• QUESTÕES:
- 1) Passe para o inglês esta frase do trecho sobre o restaurante: "Mas que danada de preocupação era esta em que a harmonia não deveria existir entre estes profissionais?"
- 2) Retome o trecho sobre o restaurante e dê continuidade a ele a partir da última frase apresentada.

• TRECHO CITADO:
______

Mas que danada de preocupação era esta em que a harmonia não deveria existir entre estes profissionais?
Mais uma vez em minha inocência fui violentado com a informação vinda, desta vez não de um colega de trabalho, mas do proprietário da empresa que estes profissionais e estas configurações de amizade poderiam se unir para dar algum tipo de prejuízo no restaurante, despachando produtos e ficando com o dinheiro que seria da empresa. Informei a ele que o melhor a fazer era instalar sistemas de controle e até mesmo câmeras nos diversos setores do restaurante para que ficasse tranqüilo e não perdesse horas de sono preocupado com as relações de amizade e empatia que pudesse haver entre seus funcionários.

______

• MATERIAL DE ORIGEM:
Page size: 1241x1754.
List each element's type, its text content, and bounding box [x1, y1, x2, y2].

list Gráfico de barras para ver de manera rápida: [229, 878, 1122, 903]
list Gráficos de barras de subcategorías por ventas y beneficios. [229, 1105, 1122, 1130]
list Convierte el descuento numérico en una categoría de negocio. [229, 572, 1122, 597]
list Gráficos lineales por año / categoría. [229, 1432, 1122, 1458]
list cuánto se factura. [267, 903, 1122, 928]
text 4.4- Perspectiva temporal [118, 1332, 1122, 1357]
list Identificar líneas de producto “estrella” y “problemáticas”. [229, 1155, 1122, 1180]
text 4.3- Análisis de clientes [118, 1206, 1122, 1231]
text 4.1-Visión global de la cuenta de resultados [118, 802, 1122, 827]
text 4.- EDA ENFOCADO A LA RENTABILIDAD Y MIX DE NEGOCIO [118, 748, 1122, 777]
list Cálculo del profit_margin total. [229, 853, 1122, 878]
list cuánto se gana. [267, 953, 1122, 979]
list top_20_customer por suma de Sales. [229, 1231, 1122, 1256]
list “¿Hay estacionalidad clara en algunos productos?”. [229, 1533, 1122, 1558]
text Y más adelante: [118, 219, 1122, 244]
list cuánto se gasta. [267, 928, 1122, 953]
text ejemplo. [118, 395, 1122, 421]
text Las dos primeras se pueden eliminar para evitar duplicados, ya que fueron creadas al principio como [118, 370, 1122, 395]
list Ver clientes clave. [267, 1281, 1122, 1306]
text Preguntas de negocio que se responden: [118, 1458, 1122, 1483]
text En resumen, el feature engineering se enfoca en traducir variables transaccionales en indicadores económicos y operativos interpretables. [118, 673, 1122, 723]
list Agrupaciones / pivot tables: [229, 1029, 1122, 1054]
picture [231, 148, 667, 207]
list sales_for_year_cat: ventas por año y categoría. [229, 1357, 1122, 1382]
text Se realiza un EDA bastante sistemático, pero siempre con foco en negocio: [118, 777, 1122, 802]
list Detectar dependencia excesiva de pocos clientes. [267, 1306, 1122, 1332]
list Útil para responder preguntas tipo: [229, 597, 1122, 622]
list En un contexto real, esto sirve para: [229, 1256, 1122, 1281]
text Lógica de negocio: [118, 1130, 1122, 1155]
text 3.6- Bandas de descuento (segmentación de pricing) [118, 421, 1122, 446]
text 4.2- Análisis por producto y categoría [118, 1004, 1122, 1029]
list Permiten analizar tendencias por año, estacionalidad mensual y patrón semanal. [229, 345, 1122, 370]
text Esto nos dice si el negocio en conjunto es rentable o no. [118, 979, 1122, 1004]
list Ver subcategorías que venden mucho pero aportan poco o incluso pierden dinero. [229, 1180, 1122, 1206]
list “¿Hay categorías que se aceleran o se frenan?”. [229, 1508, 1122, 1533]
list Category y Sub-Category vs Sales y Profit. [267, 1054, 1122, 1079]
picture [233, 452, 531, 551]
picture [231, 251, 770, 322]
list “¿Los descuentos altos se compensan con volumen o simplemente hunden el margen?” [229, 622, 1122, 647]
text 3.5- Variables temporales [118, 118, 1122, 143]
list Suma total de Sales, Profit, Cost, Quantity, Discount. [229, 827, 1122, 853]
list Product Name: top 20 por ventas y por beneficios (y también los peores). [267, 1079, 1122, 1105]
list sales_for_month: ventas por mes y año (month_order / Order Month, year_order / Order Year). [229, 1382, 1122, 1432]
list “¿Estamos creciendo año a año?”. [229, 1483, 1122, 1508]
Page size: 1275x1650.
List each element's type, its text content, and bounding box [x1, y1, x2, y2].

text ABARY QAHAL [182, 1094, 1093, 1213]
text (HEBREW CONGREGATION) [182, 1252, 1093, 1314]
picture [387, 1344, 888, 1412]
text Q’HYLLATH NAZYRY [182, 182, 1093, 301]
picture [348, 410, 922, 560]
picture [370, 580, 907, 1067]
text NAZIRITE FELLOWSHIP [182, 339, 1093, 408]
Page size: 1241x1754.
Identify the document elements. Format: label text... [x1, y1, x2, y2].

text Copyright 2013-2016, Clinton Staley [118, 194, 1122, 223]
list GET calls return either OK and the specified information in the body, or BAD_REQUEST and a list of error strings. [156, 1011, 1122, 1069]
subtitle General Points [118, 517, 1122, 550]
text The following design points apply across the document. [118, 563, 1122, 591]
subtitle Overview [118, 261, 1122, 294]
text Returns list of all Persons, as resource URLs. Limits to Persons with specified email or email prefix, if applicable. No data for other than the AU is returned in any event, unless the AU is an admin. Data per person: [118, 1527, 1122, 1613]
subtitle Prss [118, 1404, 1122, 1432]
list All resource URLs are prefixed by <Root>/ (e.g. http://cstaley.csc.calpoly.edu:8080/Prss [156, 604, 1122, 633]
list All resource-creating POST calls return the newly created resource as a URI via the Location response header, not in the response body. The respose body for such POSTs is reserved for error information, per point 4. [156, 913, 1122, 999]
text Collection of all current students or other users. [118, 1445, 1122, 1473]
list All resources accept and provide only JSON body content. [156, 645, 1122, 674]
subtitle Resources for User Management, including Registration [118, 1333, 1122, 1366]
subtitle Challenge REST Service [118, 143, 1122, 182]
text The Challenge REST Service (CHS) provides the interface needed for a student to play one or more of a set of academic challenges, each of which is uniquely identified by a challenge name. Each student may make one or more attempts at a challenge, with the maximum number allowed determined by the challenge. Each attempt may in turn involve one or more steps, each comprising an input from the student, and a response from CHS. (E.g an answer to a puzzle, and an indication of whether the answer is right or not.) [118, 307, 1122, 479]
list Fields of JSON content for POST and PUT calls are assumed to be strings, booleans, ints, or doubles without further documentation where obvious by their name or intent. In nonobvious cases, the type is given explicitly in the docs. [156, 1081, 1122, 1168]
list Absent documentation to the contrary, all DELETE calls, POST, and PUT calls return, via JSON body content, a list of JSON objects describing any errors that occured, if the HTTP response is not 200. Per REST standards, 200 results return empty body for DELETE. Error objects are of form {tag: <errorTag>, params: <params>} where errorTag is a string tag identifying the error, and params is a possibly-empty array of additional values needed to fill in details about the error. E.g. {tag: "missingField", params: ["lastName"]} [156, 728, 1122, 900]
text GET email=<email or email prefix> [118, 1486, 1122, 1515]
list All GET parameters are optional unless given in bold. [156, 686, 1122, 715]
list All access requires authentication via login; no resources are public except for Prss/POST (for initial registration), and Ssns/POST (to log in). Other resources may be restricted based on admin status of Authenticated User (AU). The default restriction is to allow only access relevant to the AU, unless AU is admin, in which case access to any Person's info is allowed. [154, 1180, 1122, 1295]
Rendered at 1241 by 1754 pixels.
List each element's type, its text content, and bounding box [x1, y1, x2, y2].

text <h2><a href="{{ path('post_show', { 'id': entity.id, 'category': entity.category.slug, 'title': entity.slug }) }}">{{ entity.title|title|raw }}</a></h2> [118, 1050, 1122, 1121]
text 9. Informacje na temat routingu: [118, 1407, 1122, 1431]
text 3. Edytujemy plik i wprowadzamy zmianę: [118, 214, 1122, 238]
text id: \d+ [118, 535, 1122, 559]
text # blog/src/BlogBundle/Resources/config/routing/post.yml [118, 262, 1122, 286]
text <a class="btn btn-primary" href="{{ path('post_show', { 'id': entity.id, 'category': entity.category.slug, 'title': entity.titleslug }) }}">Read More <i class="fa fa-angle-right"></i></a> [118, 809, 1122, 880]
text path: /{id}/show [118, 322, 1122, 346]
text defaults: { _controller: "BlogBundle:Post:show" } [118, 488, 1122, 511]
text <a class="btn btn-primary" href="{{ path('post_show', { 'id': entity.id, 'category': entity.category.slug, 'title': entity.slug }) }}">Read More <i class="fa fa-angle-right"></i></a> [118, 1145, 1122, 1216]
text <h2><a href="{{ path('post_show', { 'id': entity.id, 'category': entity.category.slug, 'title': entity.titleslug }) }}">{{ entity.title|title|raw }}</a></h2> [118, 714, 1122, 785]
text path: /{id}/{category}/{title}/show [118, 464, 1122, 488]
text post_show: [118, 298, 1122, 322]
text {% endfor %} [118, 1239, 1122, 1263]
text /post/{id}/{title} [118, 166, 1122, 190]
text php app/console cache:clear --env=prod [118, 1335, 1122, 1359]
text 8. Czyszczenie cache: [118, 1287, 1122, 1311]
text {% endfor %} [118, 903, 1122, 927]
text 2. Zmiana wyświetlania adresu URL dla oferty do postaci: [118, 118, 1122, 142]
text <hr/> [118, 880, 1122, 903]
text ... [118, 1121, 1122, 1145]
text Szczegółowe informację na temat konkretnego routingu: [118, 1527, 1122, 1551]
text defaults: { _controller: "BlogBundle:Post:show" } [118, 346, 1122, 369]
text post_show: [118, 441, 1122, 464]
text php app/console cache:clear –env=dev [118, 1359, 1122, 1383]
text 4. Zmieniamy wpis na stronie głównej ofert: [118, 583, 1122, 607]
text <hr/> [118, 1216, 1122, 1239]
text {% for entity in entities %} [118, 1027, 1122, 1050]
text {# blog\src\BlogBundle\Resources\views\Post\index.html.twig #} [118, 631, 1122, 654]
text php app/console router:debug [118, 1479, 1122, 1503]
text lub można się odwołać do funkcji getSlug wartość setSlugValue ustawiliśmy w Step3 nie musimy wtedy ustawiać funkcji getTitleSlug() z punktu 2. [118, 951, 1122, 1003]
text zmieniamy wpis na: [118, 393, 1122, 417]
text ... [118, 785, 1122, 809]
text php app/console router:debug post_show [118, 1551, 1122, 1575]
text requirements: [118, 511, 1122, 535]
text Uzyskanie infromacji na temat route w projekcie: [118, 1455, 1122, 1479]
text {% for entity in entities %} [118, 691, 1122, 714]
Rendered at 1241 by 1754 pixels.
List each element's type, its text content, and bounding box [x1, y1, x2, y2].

______

• GABARITO:
- 1) But what on earth was this worry, in which harmony was not supposed to exist among these professionals?

- 2)
Tentando impedir esta interatividade, estaria indo na contramão dos experimentos científicos da administração e sendo frontalmente contrário a experiência da equipe de Hawthorme onde o método aplicado pelo Dr. Elton Maio provou que há uma significativa melhora na produção se o ambiente é de camaradagem entre o grupo de trabalhadores e o aprendizado se torna coletivo.
Saí da empresa, mas as últimas informações que tive é que foi implantado um sistema de controle eficiente de produção e estoque e a instalação de câmeras que permite ao proprietário, agora dormindo feito um anjo, controlar seu negócio de casa via web, assim como eu havia recomendado, que bom poder dormir em paz.
Pois é, parece realmente que temos aqui uma gama de funcionários desonestos que só pensam em levar vantagens sobre a organização. Tem se a impressão que os funcionários que assim o fazem é porque são profissionais com baixo índice de capacitação técnica e por isto buscam ganhos a mais do que aqueles propostos pelas organizações.
E que dizer da categoria dos médicos?
Sim, alguns deles também acabam por ir buscar as frutas que parecem amadurecer em outros quintais que não lhe pertencem, vejamos...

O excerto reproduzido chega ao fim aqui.